Every few years the realm of technology is revolutionized in one way or another. The progress started slow with the creation of things like radio, television, and industry tools. Yet after the advent of the internet everything changed. Suddenly computers, phones, automation, AI, and a slew of other innovations exploded onto the scene.
Today, a majority of the world is on and using the internet in some capacity. It’s become so commonplace in some nations that it’s bizarre to imagine a world without it. The question then has become what comes next? There are a few potential answers, the power of AI representing a very likely space for innovation. Yet spatial computing remains as one of the most likely and influential answers.
The Rise of Spatial Computing
Spatial computing is technology made to augment, interact with, or overlay onto reality. Virtual reality or VR is likely the most well known today. VR puts the user into an entirely virtual world that they can then interact with. This works in contrast to augmented reality which adds specific elements or context to physical reality. A very practical example would be glasses that show a surgeon the correct path for spinal placement.

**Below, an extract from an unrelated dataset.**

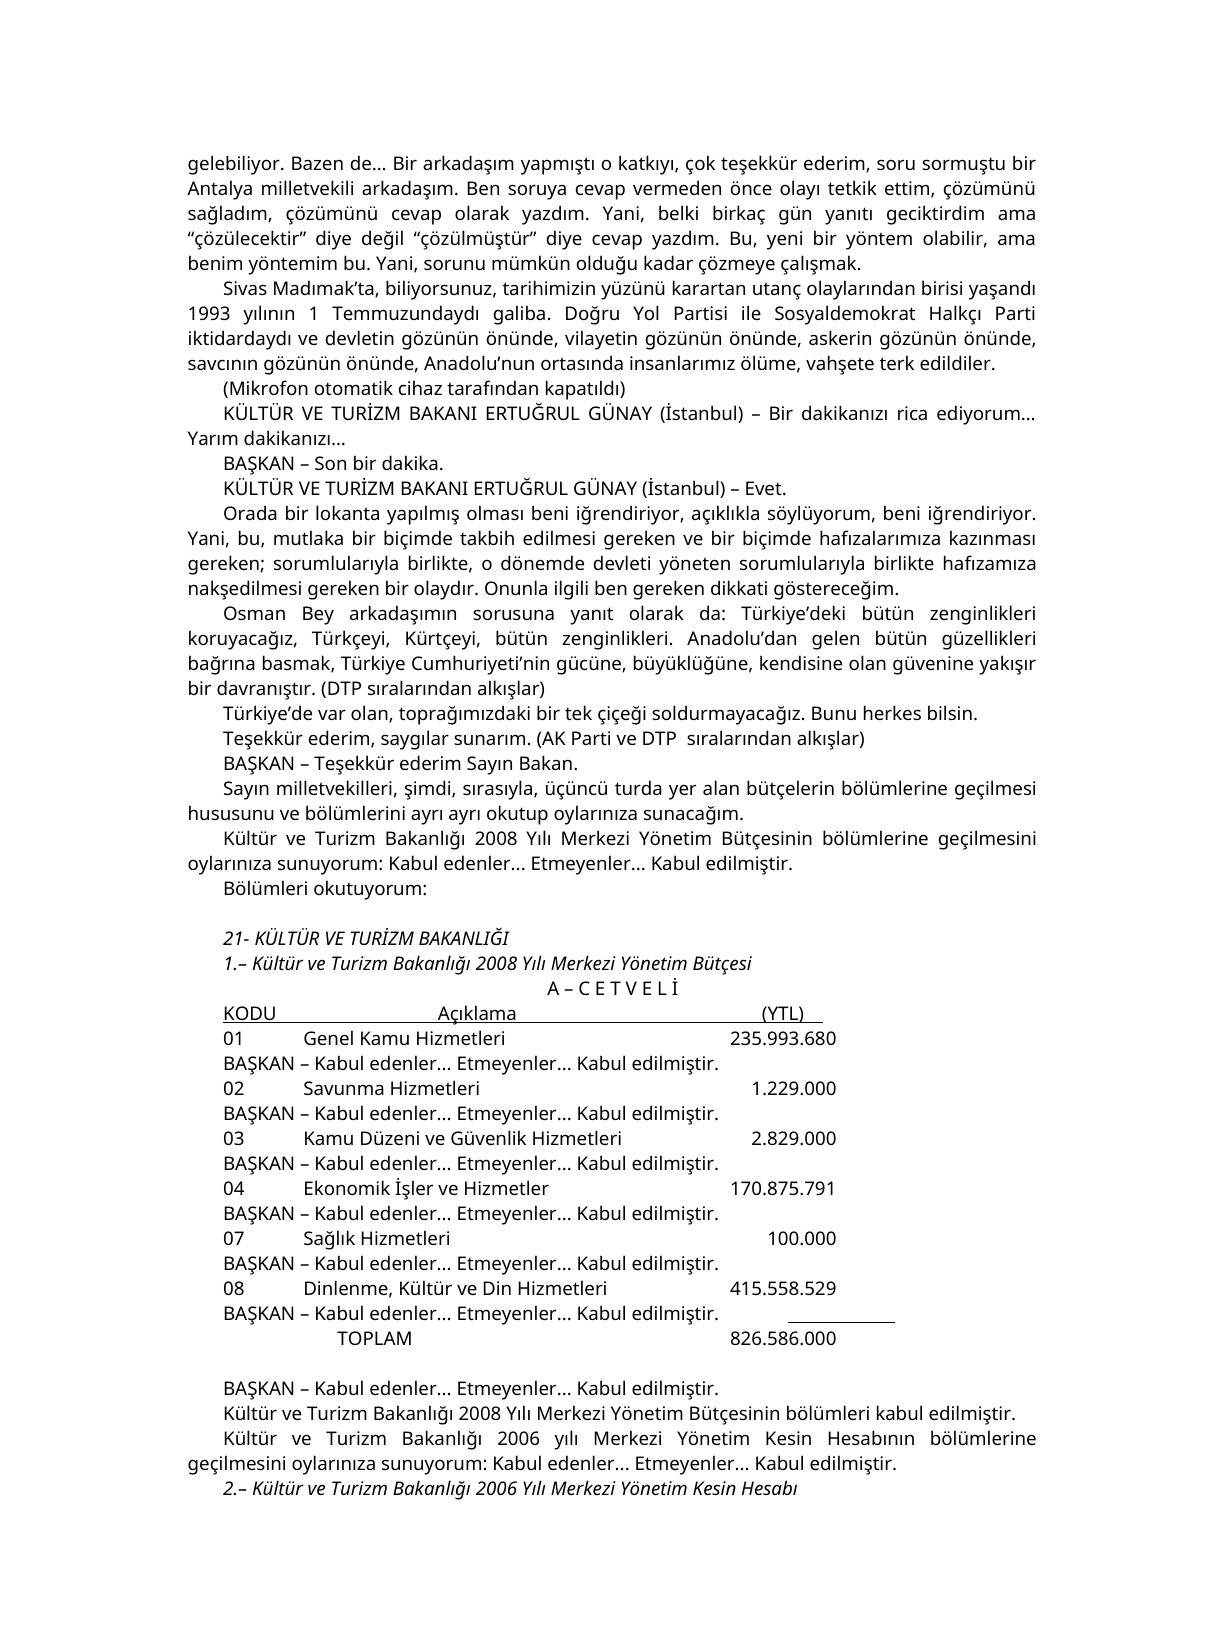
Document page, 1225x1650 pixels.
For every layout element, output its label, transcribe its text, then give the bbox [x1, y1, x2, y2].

These forms of spatial computing, and combinations of the two, have been in development for years. Currently they’re still more than likely big clunky goggles, but they’re steadily shrinking as any technology does. By 2024 alone, there will be an estimated 1.4 billion active augmented reality devices alone.
Currently these products see heavy use in the world of gaming. VR today is synonymous with the most integrated and expensive gaming experience. Yet spatial computing has significant applications for health, education, and work alongside play and gaming. AR gives workers the ability to build models without wasting real materials. VR can be used as in classroom settings for more tailored and specific teaching experiences. Both can be used in hospital settings for more exact and tailored care.
These are just a few ways that spatial computing is starting to become integrated into more and more ways of life. While many forms are still heavily in development, experts predict it won’t be long before they can start to replace smartphones. They offer an alternative that’s better on the eyes, more efficient, and with potentially better visuals.
All that’s being said here is, of course, optimistic. There are still many innovations that have to be made and that’s without discussing issues of accessibility. At the same time though history has shown us the power of technological innovation. 20 years ago the first iPhone wasn’t even released. One can only imagine what we’ll see in everyone’s hands, or on everyone’s face, in another 20 years.